## EXERCISE OBJECTIVE:
How many lines of the listing below contain the string "SERIE"? Reply with the number only.

## Data items:
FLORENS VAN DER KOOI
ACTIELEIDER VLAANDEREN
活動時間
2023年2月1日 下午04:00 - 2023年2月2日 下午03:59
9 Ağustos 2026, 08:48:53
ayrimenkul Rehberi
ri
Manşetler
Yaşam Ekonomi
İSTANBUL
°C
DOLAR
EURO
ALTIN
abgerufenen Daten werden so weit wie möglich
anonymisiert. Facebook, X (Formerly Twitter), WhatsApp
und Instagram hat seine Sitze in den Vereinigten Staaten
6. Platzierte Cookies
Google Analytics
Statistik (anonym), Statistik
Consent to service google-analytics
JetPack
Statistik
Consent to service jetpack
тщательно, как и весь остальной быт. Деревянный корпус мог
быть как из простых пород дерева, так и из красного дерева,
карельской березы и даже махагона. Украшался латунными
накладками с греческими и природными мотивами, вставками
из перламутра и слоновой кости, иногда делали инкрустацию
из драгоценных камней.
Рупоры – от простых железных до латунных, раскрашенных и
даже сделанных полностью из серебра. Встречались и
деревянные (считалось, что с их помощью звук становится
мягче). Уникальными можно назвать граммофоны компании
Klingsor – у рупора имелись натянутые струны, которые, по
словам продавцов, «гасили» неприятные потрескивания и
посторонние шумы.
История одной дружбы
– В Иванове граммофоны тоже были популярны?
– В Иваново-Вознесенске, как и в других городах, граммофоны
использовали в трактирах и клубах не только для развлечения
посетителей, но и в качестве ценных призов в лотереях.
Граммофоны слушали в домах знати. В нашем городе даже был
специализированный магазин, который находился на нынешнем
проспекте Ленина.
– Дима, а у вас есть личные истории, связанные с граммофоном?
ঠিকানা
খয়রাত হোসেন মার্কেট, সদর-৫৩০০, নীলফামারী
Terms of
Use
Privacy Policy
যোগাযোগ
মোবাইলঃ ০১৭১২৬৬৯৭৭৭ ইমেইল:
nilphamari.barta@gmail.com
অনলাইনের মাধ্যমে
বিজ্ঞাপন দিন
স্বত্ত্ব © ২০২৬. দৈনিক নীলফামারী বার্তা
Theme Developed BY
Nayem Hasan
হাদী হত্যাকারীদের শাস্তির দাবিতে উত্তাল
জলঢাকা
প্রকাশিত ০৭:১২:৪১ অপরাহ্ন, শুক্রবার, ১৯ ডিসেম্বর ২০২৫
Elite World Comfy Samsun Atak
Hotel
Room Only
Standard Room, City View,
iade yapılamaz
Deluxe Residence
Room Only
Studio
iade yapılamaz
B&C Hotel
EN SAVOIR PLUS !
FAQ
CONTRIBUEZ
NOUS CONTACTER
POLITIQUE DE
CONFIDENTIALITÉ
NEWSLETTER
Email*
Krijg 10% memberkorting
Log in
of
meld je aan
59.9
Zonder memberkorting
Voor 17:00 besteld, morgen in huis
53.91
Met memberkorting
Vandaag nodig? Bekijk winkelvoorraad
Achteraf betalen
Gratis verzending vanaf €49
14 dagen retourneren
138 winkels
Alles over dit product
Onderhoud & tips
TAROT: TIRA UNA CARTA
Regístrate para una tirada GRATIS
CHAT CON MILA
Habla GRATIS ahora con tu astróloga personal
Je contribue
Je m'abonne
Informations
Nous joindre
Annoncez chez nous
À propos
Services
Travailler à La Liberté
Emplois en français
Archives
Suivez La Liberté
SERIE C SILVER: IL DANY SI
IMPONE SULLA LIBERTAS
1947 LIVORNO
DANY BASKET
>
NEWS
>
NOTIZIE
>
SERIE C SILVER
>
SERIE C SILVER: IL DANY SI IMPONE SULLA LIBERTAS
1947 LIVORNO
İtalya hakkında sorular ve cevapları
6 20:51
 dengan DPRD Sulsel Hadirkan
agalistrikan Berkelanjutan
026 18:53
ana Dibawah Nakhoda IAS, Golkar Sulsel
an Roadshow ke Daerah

## WRITTEN ANSWER:
3